Supreme Court intervenes in India’s cryptocurrency debate
To put an end to the ongoing ambiguity surrounding the legality of cryptocurrencies in India, a lawyer has sought the help of the Supreme Court to “regulate the flow” of digital currencies like BTC.
Petitioner Dwaipayan Bhowmick submitted a public interest litigation (PIL) to the highest court in the country, asking the court to direct the government and regulators “to regulate the flow” of cryptocurrencies and ensure that they are accountable to the exchequer. In his petition, Bhowmick said there is a need to either regulate or ban the cryptocurrencies because of its untraceable nature, which means that it “may be used for trading and various other financial activities… without any accountability.”
“For certain countries have made [BTC] subject to their respective tax regimes, while a few other countries have designated it as a commodity, thereby making [BTC] subject to government regulation and accountable to exchequer but no such mechanism exists in India till date,” according to the petition.
The government has been deliberating—for months now—on whether it needs to create a regulatory framework for cryptocurrencies. The agenda, however, was shelved following a turf war between the Reserve Bank of India (RBI) and the Securities and Exchange Board of India (SEBI) over which of them should regulate the sector.

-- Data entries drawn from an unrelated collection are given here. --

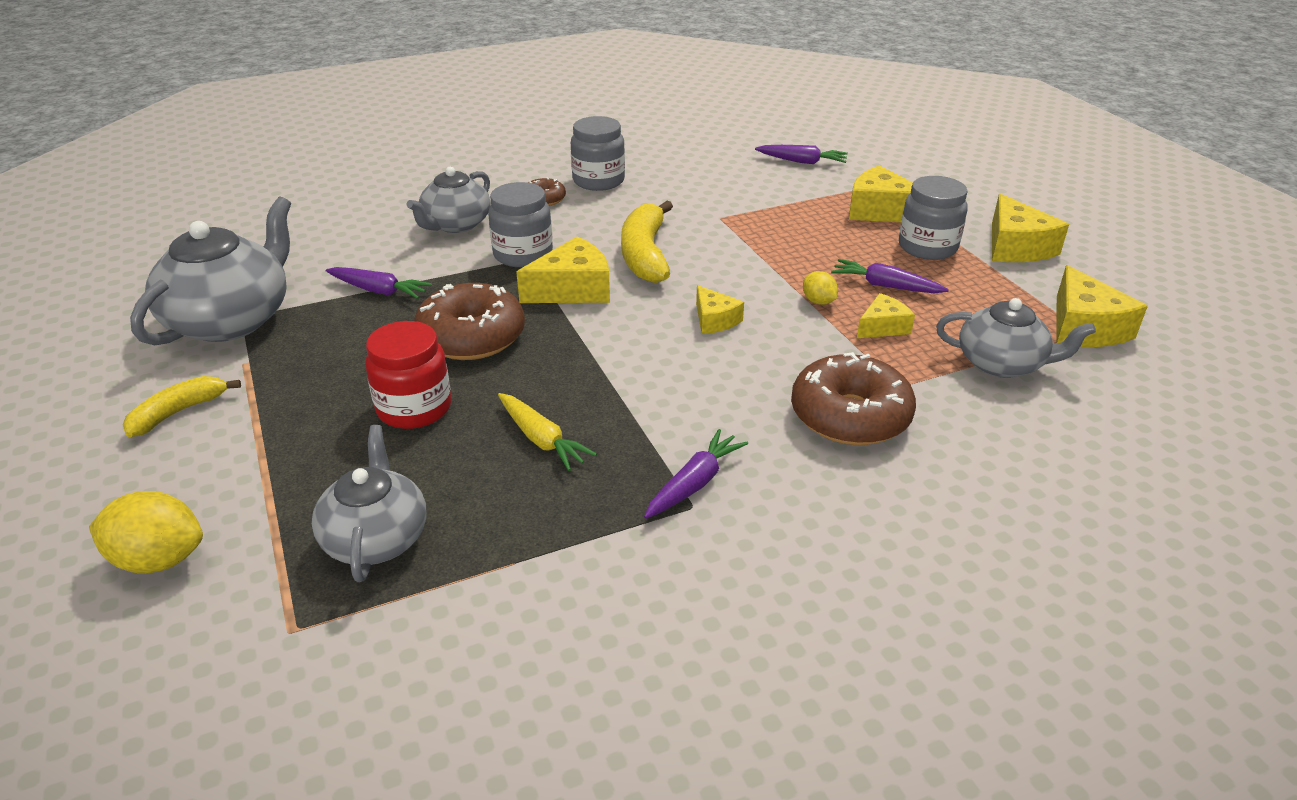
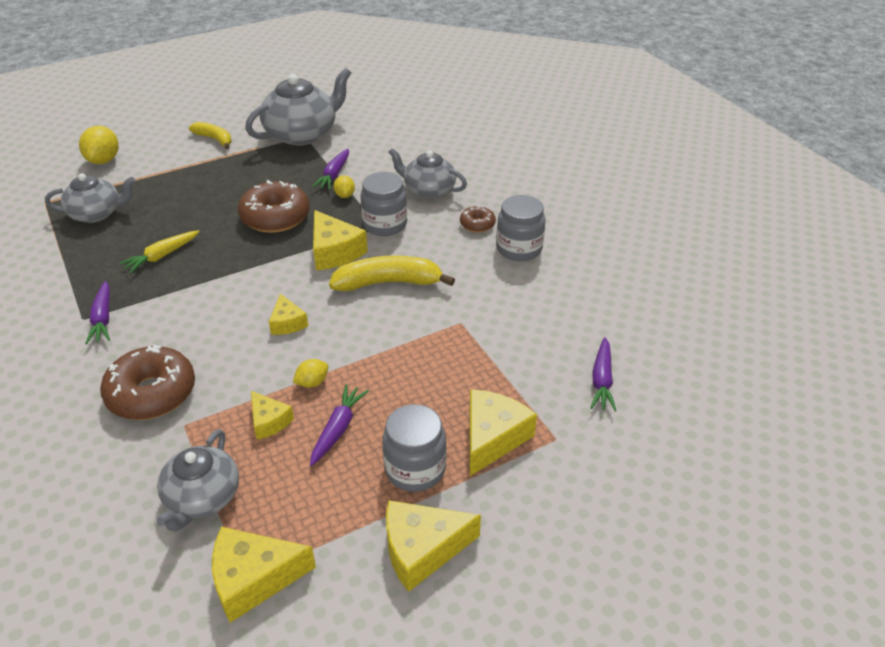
camera: 85 degrees right, 5 degrees up
(231, 320) = (302, 134): grey teapot -> grey teapot turned 60 degrees counterclockwise
(414, 408) = (202, 208): red jar -> none
(439, 282) = (345, 195): none -> yellow lemon
(694, 483) = (103, 319): purple carrot -> purple carrot turned 45 degrees clockwise
(714, 320) = (287, 323): yellow cheese -> yellow cheese turned 75 degrees counterclockwise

The central bank and the government may have been firm on their stance not to use cryptocurrencies for payments, but they haven’t explicitly banned them either. Nor did they lay down rules to govern the use of cryptocurrencies in the country—hence the uncertainty.
In response to Bhowmick’s petition, a three-judge bench has reportedly issued a notice to the ministries of finance, law and justice, information technology, SEBI and the central bank. This isn’t the first time that the Supreme Court has been called to intervene in cryptocurrencies’ legality issue. In July, the high court heard a similar petition and ordered the RBI to look into it. The petition was disposed after that, according to reports, although the central bank did set up a panel in September to look into the possibility of fiat cryptocurrencies.
Aside from Bhowmick, a self-regulatory watchdog called the Digital Asset and Blockchain Foundation of India is also working with lawmakers to define a set of guidelines for cryptocurrency use and trading in the country.
Note: Tokens on the Bitcoin Core (SegWit) chain are referenced as SegWitCoin BTC coins. Altcoins, which value privacy, anonymity, and distance from government intervention, are referenced as dark coins.